California’s exorbitant housing costs, brought on by decades of underbuilding, have forced many to pack more people into a housing unit than it was designed for. Crowding, defined by the U.S. Census to be more than one person per room in a given living space, is most prevalent in California, according to the Urban Institute. Crowding is especially acute in Southern California where the top nine most crowded census areas are located. Further, as reporting from CalMatters earlier this year showed, crowding particularly affects “essential workers” whose jobs don’t allow them the luxury to socially distance and who contract COVID-19 at far higher rates than those doing other jobs.
Though the COVID-19 pandemic is just about a year old, already research has emerged showing the link between crowding and its spread in the United States. This, however, should come as no surprise. The World Health Organization has long identified crowding as a catalyst for disease spread. John Snow, one of the progenitors of modern epidemiology, observed a link between household crowding and cholera deaths in his now famous 1855 study of the Broad Street pump.

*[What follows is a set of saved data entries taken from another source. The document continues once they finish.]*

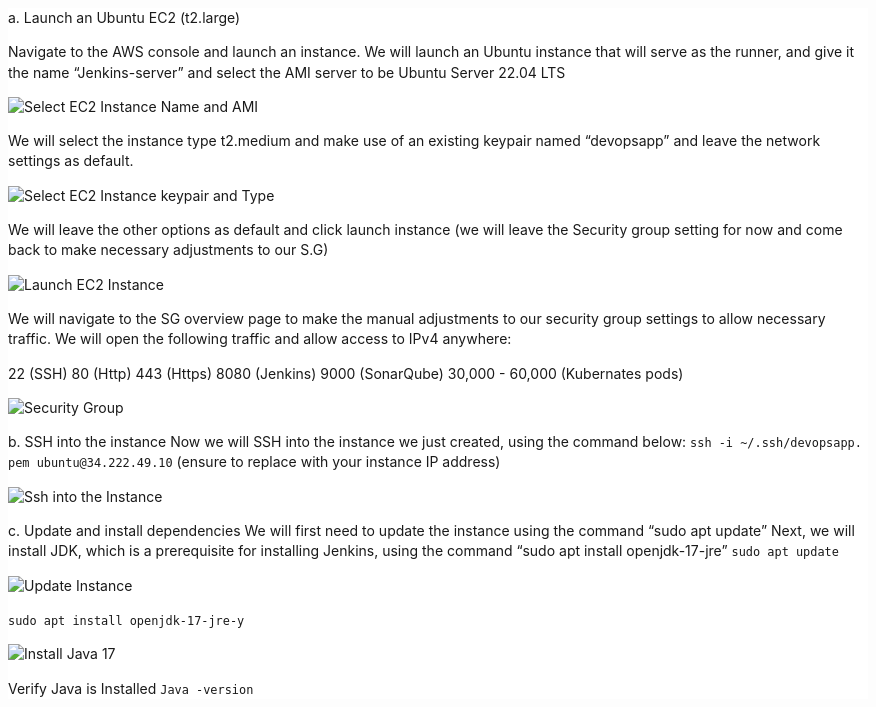 a. Launch an Ubuntu EC2 (t2.large)

Navigate to the AWS console and launch an instance. We will launch an Ubuntu instance that will serve as the runner, and give it the name “Jenkins-server” and select the AMI server to be Ubuntu Server 22.04 LTS 

![Select EC2 Instance Name and AMI](./img/instance-type.png)


We will select the instance type t2.medium and make use of an existing keypair named “devopsapp”  and leave the network settings as default.

![Select EC2 Instance keypair and Type](./img/keypairs.png)

We will leave the other options as default and click launch instance (we will leave the Security group setting for now and come back to make necessary adjustments to our S.G)

![Launch EC2 Instance](./img/launch-instance.png)

We will navigate to the SG overview page to make the manual adjustments to our security group settings to allow necessary traffic.
We will open the following traffic and allow access to IPv4 anywhere:


22 (SSH)
80 (Http)
443 (Https)
8080 (Jenkins)
9000 (SonarQube)
30,000 - 60,000 (Kubernates pods)

![Security Group](./img/security-group.png)


b. SSH into the instance
Now we will SSH into the instance we just created, using the command below:
`ssh -i ~/.ssh/devopsapp.pem ubuntu@34.222.49.10` (ensure to replace with your instance IP address)

![Ssh into the Instance](./img/ssh-instance.png)

c. Update and install dependencies
We will first need to update the instance using the command “sudo apt update” Next, we will install JDK, which is a prerequisite for installing Jenkins, using the command “sudo apt install openjdk-17-jre”
`sudo apt update`

![Update Instance](./img/sudo-update.png)

`sudo apt install openjdk-17-jre-y`

![Install Java 17](./img/install-jdk17.png)


Verify Java is Installed
`Java -version`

At the start of the pandemic, as New York City was being ravaged by the disease, New York Governor Andrew Cuomo tweeted that “There is a density level in NYC that is destructive.” Nine months later, Los Angeles Mayor Eric Garcetti said in an interview that COVID-19 was devastating his city because “We’re the densest metro area in the United States.”
But none of the evidence supports a causative relationship between density and COVID-19 spread. Tokyo, Seoul and Taipei, all far denser than the densest American cities, had nowhere near the outbreaks that relatively sprawling American metros did.
Examining the correlation between both population density and crowding on cumulative COVID-19 case rates in American counties using regression analysis, I find that in any given state on any given day of the pandemic, an increase in crowding correlates with a COVID-19 infection rate that’s about six times higher than an increase in population density. In this relatively unsophisticated model, a 2.3 percentage point increase in the crowding rate correlates with six times the effect as a change in the population density from relatively rural San Joaquin County to Santa Clara County, home to California’s 3rd largest city. These results echo a much more sophisticated June study from the Journal of the American Planning Association that found county density to be unrelated to COVID19 infection rates.
Of course, there are a myriad of other factors that drive the spread of COVID-19 in a community besides household crowding. To keep the next pandemic from being as devastating as this one, California needs to take dramatic steps to fix structural racism and increase collective bargaining power. But in the near term, the remedies to our housing crisis are both accessible and apparent. Removing local impediments to new housing in jobs-rich areas, expanding government assistance to low-income Californians, and prioritizing density near mass transit will not only make us more resilient for the next pandemic, but will better the lives of millions in innumerable ways.